07 不思議な日記帳
それから数日後、お母様に絵本を読んでいただいているときにお父様がお部屋にやってきた。
「来月の王宮でのお茶会はどうしようか?」
「そうねぇ」
お母様は読むのを止めて私をちらりと見遣った。
「……私は欠席したいです」
「でも、多くの貴族の子弟が集まる機会なのよ? 出会わないと恋愛結婚もできないじゃない?」
お母様の言うことは正しいのだけどそれをするとまたハロルド様の婚約者になってしまうことになるかもしれない。そうするとあの地獄が待っている。
私は嫌だと首を横に振った。お父様が優しく私の頭を撫でてくれた。
「まあ。リアも嫌がっているみたいだし。ハロルド殿下もお小さいし、まだ急ぐこともないだろう」
「そうね。欠席のお返事をしておきましょうか」
こうして以前にハロルド様と出会ったとされるお茶会もスルーすることができた。
そして、穏やかに日々が過ぎていく。こんなに平和でいいのだろうかと罪悪感が生まれるほどだった。
今日の予定は特にすることはなくお庭のお散歩を勧められた。
明るい日差しの中、お母様が好きな花々が咲き誇る庭を散策する。
こうしているとあのハロルド様やミランダとのやり取りの方が夢だったような気がしてきた。
公爵家の庭に咲いている美しい花々を見ていると少し気持ちに余裕も生まれてきた。
――人生が終わるときに見るという夢なのかもしれないけれど今はこれが現実よね。
私は散歩を終えて部屋に戻ると日記を開いた。
先日の五歳の誕生日にお母様が贈ってくれたものだ。青い表紙に小さな色石が五個あり星の形に埋め込まれているとても素敵な日記帳だった。
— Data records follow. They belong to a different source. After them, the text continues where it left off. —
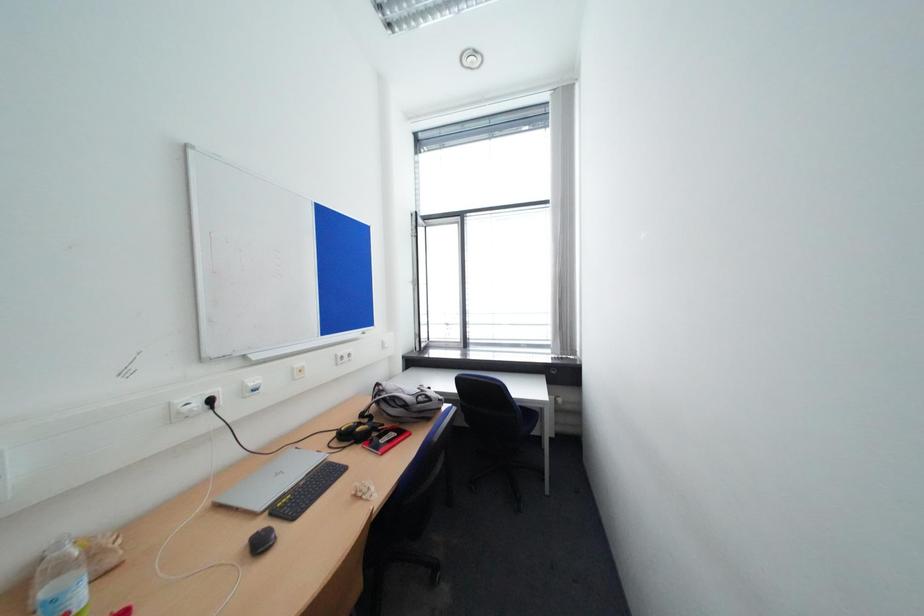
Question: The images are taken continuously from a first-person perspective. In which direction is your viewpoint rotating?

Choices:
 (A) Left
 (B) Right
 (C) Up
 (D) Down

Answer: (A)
今思い出したけれどあれは王宮のどこに行ってしまったのだろう。王宮に持っていったはずだけどいつの間にか無くなっていた。
私は真っ白い最初のページを開く。それだけで何だかわくわくした。真新しい紙の匂いがする記念すべき一頁目に私はこう記した。
これからは自分のために生きよう。そして幸せになりたい――。すると日記が一瞬光り輝いたように見えた。
「何?」
直ぐに光はなくなり部屋も何事も無かった。
「一体今のは……。外の光が反射したのかしら?」
日記の表紙は鍵がかかるところが金属の部分になっているし、埋め込まれた宝石が光を反射したのかもしれない。私は気を取り直して続けた。
幸せになるために、
一、ハロルド様の婚約者の辞退
二、誘拐事件の回避、解決
三、ケイト、お母様、お父様も守る
「よし、こんなとこね」
ぱたんと日記を閉じた。
それとバルコニーから落ちる前の記憶も書いておいた方が良いかもしれない。記憶は薄れていくものだし。
そう思って幾つか覚えていることを書き記していく。
一番目のハロルド様の婚約者になるのはどこでどうなるのか分からないけれど、婚約者に選ばれなければ王宮に行くことがなくなる。
特に七歳の時に王宮に行くのは禁物である。登城途中で誘拐事件が起きるから絶対避けたい。
これが七歳で絶対起きるのか、ハロルド様の婚約者だったからなのか、公爵家絡みのものだったのか、今も分かっていない。あの時の黒幕の首謀者ははっきりしていないのだ。
一応、反王政派による身代金目的の誘拐事件とされて、その時の実行犯の一味は処罰されたらしいと聞かされている。所謂下っ端の蜥蜴の尻尾切りで終わってしまった。
だから、今度は誘拐事件に巻き込まれないようにすることを考えなければ。これから一年、いいえ、二年くらいどこかで療養と称して社交に出ずに過ごせないだろうか。病と偽って籠ることとかできないかな。
私はそんなことを考えつつ日記を閉じて部屋を出た。
考えている内にお昼となり、お仕事に行かれたお父様やお兄様が居なかったが、お母様、お姉様の女三人での楽しい食事を過ごした。
楽しいと時間はあっという間に過ぎてしまうことに今更ながら気がついた。
ハロルド様やミランダといるときは永劫とも思える長い時間だったのに。